Bob DeChiara-USA TODAY Sports

Real Salt Lake struggled in some significant ways against New England Revolution on Saturday, and despite a return to the vaunted diamond of old, they were plagued by some tactical missteps that had big consequences.

As we look at the second goal, we see a problem in the defending of the Revolution's build-up play.

rsl-ne 01

RSL's defending was skewed unnecessarily.

The biggest problem we immediately see is that Luke Mulholland, Kyle Beckerman, and Demar Phillips are all wide left. John Stertzer is coming back well enough, and Tony Beltran is man-marking Juan Agudelo.

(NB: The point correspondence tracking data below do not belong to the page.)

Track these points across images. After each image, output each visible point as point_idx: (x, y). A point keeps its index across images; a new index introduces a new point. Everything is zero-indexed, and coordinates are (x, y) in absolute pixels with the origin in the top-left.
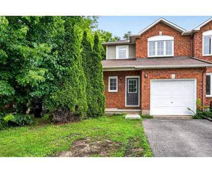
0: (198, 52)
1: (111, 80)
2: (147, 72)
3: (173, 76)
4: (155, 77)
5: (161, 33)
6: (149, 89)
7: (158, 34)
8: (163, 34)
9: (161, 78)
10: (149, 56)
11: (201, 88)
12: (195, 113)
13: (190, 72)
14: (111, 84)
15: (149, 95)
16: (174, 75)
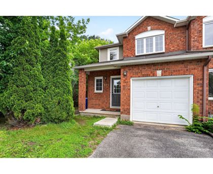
0: (196, 43)
1: (97, 81)
2: (127, 69)
3: (159, 73)
4: (137, 75)
5: (149, 28)
6: (129, 89)
7: (146, 30)
8: (151, 30)
9: (143, 76)
10: (136, 54)
11: (200, 89)
12: (191, 123)
13: (182, 66)
14: (97, 85)
15: (129, 96)
16: (161, 71)
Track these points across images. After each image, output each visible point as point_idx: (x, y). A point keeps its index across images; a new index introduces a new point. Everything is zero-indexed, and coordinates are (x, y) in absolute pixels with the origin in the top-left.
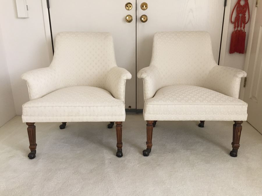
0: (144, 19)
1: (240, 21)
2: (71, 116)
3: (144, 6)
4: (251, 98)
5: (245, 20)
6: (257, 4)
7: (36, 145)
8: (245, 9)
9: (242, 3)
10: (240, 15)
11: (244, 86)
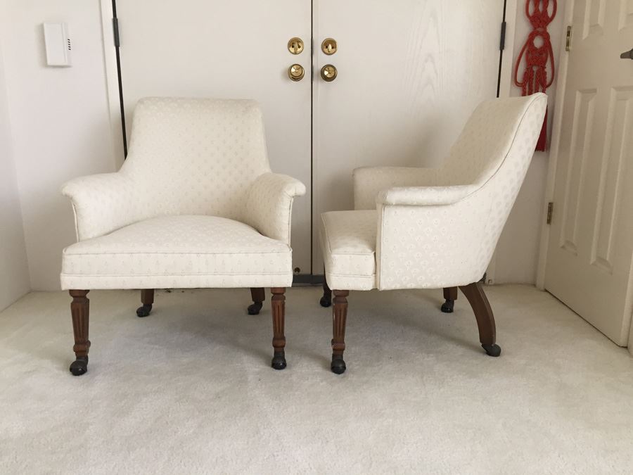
0: (328, 75)
1: (534, 81)
2: (173, 274)
3: (329, 45)
4: (563, 247)
5: (545, 78)
6: (568, 44)
7: (89, 344)
8: (544, 55)
9: (538, 42)
10: (535, 69)
11: (549, 221)
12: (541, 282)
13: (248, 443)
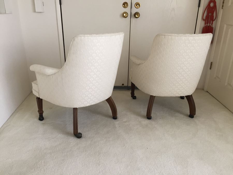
1: (209, 19)
3: (138, 5)
5: (213, 18)
6: (223, 6)
8: (214, 10)
9: (212, 5)
10: (210, 14)
11: (210, 69)
12: (206, 89)
13: (122, 149)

The replay isn't clear where New England Revolution got the ball, so we have to go to the chalkboards to really get a sense of it. At 41:58, there was apparently a clearance by Elias Vasquez (the TV broadcast was busy showing a replay of the first goal at that point), but it's not totally clear what state the game was in before that.

So let's get a quick timeframe, keeping in mind that we're relying on Opta. Their stats and data-keeping is very good, but we can't really do an eye check on this one — and when the broadcast doesn't show something, Opta doesn't tend to be able to track a statistic. (New England events in italics)

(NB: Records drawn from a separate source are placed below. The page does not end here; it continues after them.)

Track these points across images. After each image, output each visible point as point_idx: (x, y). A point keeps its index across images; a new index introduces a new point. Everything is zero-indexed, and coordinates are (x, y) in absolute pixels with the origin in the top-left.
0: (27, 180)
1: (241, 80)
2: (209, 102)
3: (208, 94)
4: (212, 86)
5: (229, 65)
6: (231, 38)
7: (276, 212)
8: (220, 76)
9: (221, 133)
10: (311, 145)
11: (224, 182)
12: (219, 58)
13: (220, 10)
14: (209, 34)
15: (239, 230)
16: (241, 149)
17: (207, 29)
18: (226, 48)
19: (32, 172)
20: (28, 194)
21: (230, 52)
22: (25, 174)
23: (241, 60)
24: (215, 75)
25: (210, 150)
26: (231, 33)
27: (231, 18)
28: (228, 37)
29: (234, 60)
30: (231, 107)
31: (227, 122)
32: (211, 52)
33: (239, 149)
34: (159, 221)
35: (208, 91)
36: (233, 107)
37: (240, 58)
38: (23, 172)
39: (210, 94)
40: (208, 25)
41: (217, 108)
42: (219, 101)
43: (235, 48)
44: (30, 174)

  1. 41:45 Gil pass backward to Phillips
  2. 41:47 Phillips pass into final third, from midfield line cut out
  3. 41:49 Jones interception
  4. 41:51 Recovery from Caldwell
  5. 41:53 Nguyen successful pass
  6. 41:55 Misplaced pass from Jones
  7. 41:58 Vasquez clearance
  8. 42:12 Nguyen has ball, pass to Bunbury (on broadcast)
  9. 42:17-42:19 Bunbury has ball (on broadcast)
  10. 42:21 Bunbury key pass
  11. 42:22 Charlie Davies shot
  12. 42:22 Attinella save
  13. 42:26 Agudelo goal

And that's where we start to get at what's distressing about the above image. Real Salt Lake is not set up for defending in the transition, and although we don't have the 14 seconds between the Vasquez clearance and Lee Nguyen having the ball, it's a safe assumption that the ball was in New England's possession.

What goes wrong? Well, let's break that down, too.

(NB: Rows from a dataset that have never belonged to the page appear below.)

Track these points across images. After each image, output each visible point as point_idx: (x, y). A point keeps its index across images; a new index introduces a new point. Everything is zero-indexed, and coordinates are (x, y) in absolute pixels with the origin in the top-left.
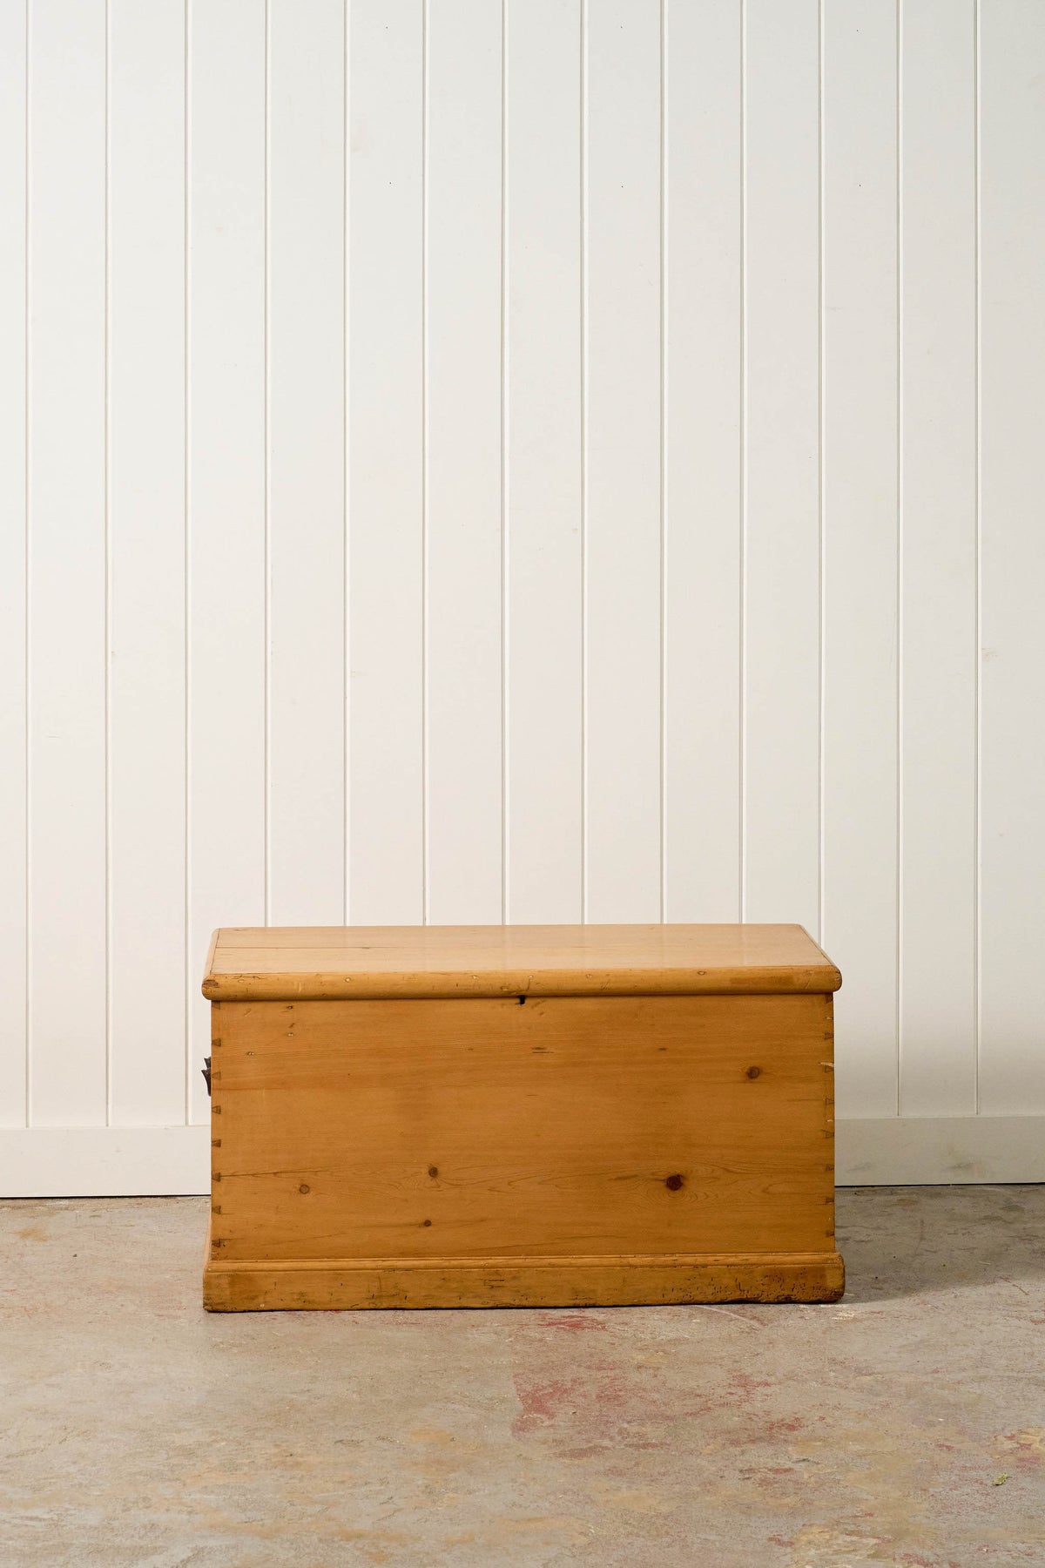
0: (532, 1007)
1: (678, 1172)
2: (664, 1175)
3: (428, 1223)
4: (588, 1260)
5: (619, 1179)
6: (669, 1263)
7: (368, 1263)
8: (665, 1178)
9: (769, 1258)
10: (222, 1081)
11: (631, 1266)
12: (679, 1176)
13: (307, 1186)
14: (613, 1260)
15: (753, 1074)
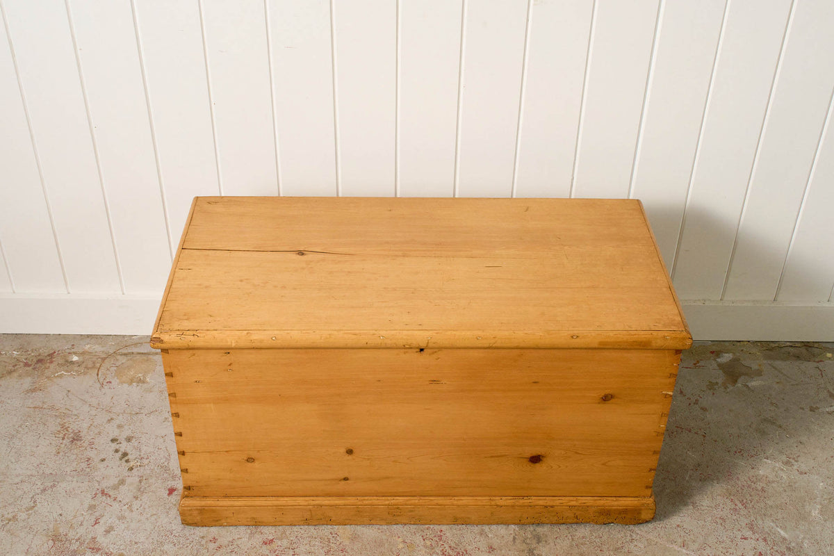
0: (430, 354)
1: (539, 454)
2: (529, 455)
3: (346, 479)
4: (465, 501)
5: (492, 457)
6: (526, 504)
7: (301, 501)
8: (529, 456)
9: (602, 502)
10: (177, 398)
11: (497, 505)
12: (539, 456)
13: (252, 458)
14: (484, 500)
15: (606, 399)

  • Luke Mulholland is wide left, and when the play starts visibly at 42:12, he's not defending anybody in particular. Maybe he was trying to get involved as an attacking option or trying to press against the Revs' defense, but it looks more like he's very out of position.
  • Kyle Beckerman tries to defend against the Nguyen pass, but some simple movement from Teal Bunbury inside gives Nguyen an open passing option. Demar Phillips is pressed up against Bunbury, but when he cuts inside, he's retreated to follow an option on the flank.
  • Aaron Maund and Tony Beltran are both marking the same player (more or less), with Beltran further out wide and more directly pressed against Juan Agudelo. Elias Vasquez is up against Charlie Davies, but he instructs Maund to step to Davies so that he can approach the unmarked Bunbury and cut out a pass. Maund is too slow to react, so he's not close enough to prevent a clever run from Davies.

There was more, too — but piling on doesn't feel productive. Maybe Luis Gil should have been in a better defensive position than being around the midfield line, but that's splitting hairs.

Regardless, it took only 15 to 20 seconds for Real Salt Lake to be caught in an awful transition moment. It's one of several things they have to improve if they want to do better this year.